I also tested across platforms. Gemini showed instruction drift under load - responses started deviating from defined behaviour in ways that would have undermined partner trust. I moved the implementation to a custom ChatGPT agent, which gave me the control and reliability the tool needed to work consistently at scale.
The system architecture: scattered sources consolidated into a single source of truth, surfaced through a conversational AI interface, accessible to all teams and partners.
The Briefing Assistant in use. Partners submit briefs directly; the agent reviews, questions, and restructures before anything reaches the design team.
The before and after: from scattered information and interrupt-driven workflows to centralised knowledge and self-serve access.
The three-stage briefing flow: partner submission, AI review and clarification, refined brief delivered to the design team.
The before and after on brief quality: inconsistent formats, missing objectives, and multiple clarification loops replaced by standardised inputs and confident execution.
The data that made the problem undeniable - and the improvement visible. Urgent-tagged requests peaked at nine in a single week. After the tools launched, that number dropped to one or fewer per week and has held there.
The Briefing Assistant has since been adopted by US, UK, and Canadian teams - built once in APAC, scaled globally without additional overhead or governance.
Urgent-tagged requests dropped from a peak of nine per week to one or fewer - and have stayed there.
Brief quality improved measurably, with designers reporting faster project ramp-up and significantly fewer clarification cycles at the start of engagements. Partners became more self-sufficient, more confident in how to engage the team, and more realistic about timelines when they understood the briefing standard upfront.
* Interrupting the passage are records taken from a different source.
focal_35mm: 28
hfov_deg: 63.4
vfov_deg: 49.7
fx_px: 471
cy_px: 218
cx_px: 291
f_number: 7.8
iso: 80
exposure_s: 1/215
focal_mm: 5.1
The Briefing Assistant has since been adopted by the US, UK, and Canadian teams. A tool built to solve an APAC operations problem turned out to solve a global one - because it was designed around principles, not local process quirks.

The most valuable thing a design leader can do isn't always design. Sometimes it's building the conditions that let design happen well.
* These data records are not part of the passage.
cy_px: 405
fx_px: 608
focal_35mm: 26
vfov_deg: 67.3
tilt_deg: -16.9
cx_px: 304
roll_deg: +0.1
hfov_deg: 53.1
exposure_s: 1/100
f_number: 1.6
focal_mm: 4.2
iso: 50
Both tools were built on the same belief: that AI is most powerful when it's applied to friction, not novelty.
The technology was the answer to a problem I'd already defined clearly. That order matters.
Design leaders who understand AI at a practical, technical level have an advantage right now - not because AI is a trend worth chasing, but because it opens up a category of solution that wasn't available before. The ability to build tools like these, and to know when and why to build them, is part of what modern design leadership looks like.